Table ronde : L’intranet pour organiser l’accès à des ressources diffuses et dispersées

Par Pierric Bergeron

Publié en ligne le 30 août 2006

Résumé : Au Lycée Pilote Innovant de Jaunay-Clan, l’usage d’un réseau interne est généralisé depuis 1994. Les fonctionnalités de ce réseau, les conditions de son utilisation (formations et co-formations, motivations, supervisions nécessaires) sont présentées ici, ainsi que les limites de l’utilisation des TICE du réseau au LPI, comme dans d’autres contextes.

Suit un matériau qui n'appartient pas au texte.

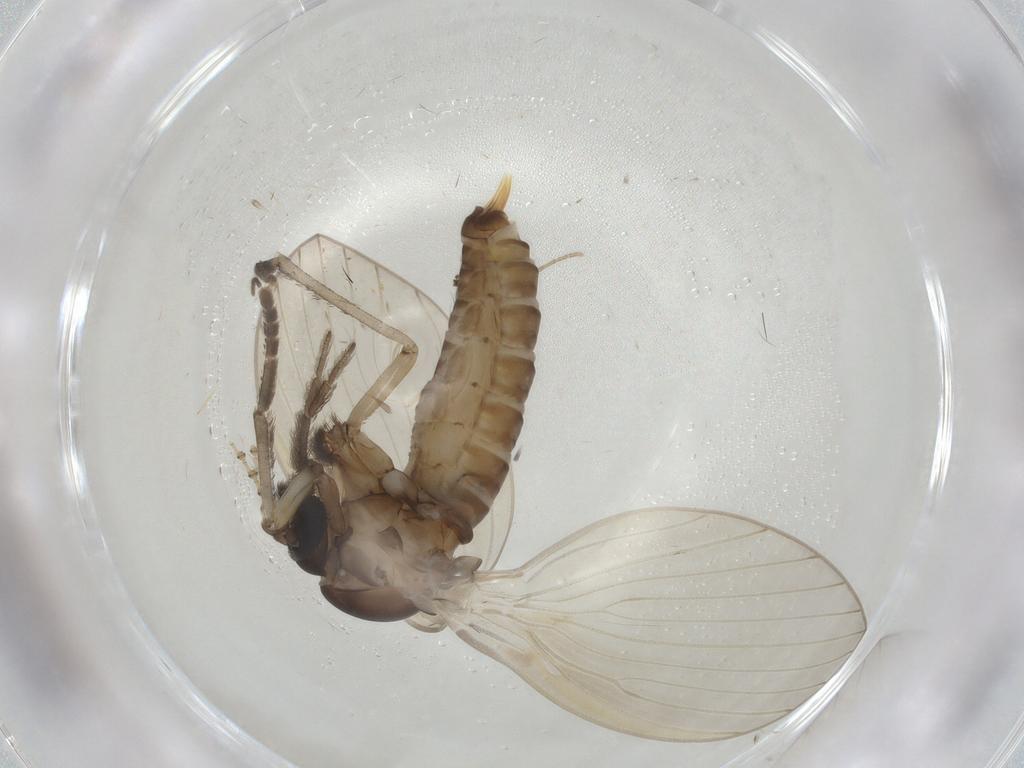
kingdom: Animalia
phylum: Arthropoda
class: Insecta
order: Diptera
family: Psychodidae
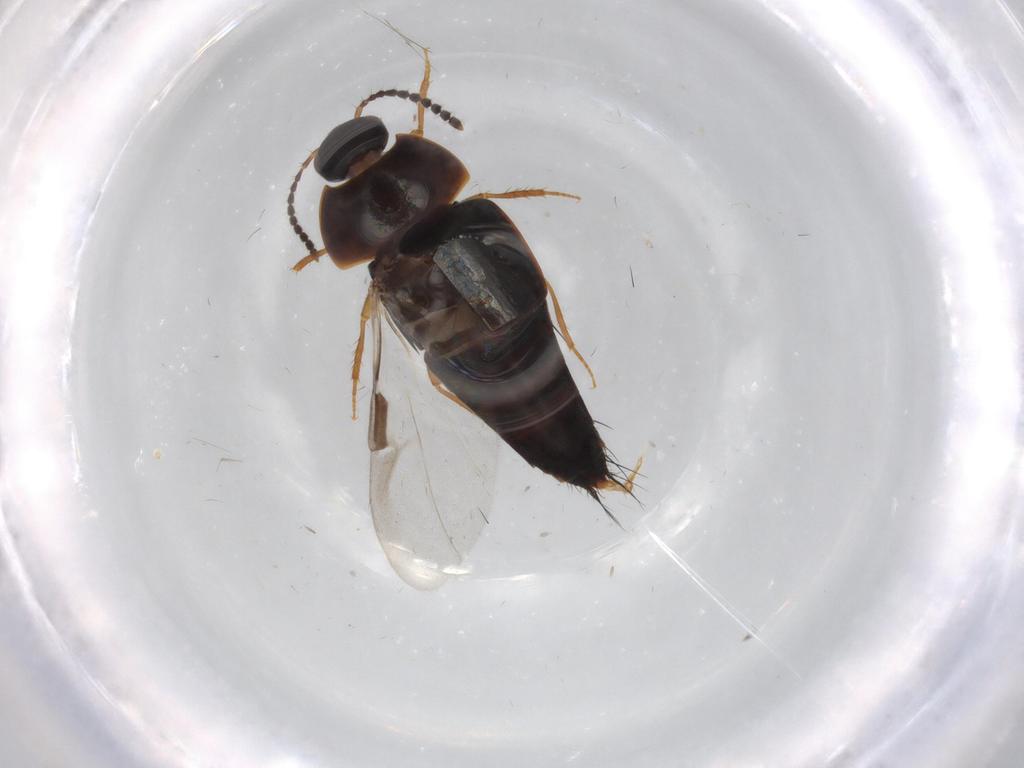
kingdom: Animalia
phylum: Arthropoda
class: Insecta
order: Coleoptera
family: Staphylinidae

Deux points cruciaux se dégagent pour esquisser une « pédagogie du réseau » : un accompagnement rigoureux dans les phases de recherche documentaire et de production de ressources, une prise en compte des compétences nouvelles des élèves dans les procédures d’évaluation.

Né fin 1985 d'une volonté conjointe du Rectorat de Poitiers et de la Région Poitou-Charentes, le projet de lycée à caractère innovant (LPI) évolue depuis plus de douze années avec toujours en filigrane l'idée que des solutions techniques (informatiques) doivent être mises en œuvre au service des enseignements. Parmi les mots-clés sur lesquels travaillèrent les concepteurs à l'origine, on trouvait « communication », « expression » et « technologie d'aujourd'hui et de demain ». Comme l'expliquait Michel Diore1 : « pour répondre à ces objectifs, le programme remis aux concepteurs a intégré une nouvelle dimension jusqu'alors peu ou pas abordée dans un programme de lycée : la communication interne grâce au câblage intégral ».

En conséquence, au LPI, un réseau d'ordinateurs existe depuis pratiquement l'ouverture du lycée en 1987. La mise en place progressive de serveurs spécifiques a permis un usage généralisé du réseau interne depuis 1994. Même si techniquement les protocoles de transfert ne sont pas stricto sensu ceux d'un intranet tels qu'ils se développent actuellement sur le modèle de l'internet, le réseau s'y apparente par les fonctionnalités et les objectifs poursuivis. Ceci signifie que le réseau local permet à la fois de mettre à disposition des données, d'accéder à des ressources (intranet documentaire), d'échanger, de partager et de communiquer des informations. En constante évolution, le réseau doit s'adapter aux nouvelles exigences pédagogiques pour être au service du Projet d'Etablissement. L'objectif global du projet étant de former des jeunes, autonomes, responsables, ouverts, créatifs, sachant communiquer, capables de s'adapter, d'évoluer et de travailler en équipe.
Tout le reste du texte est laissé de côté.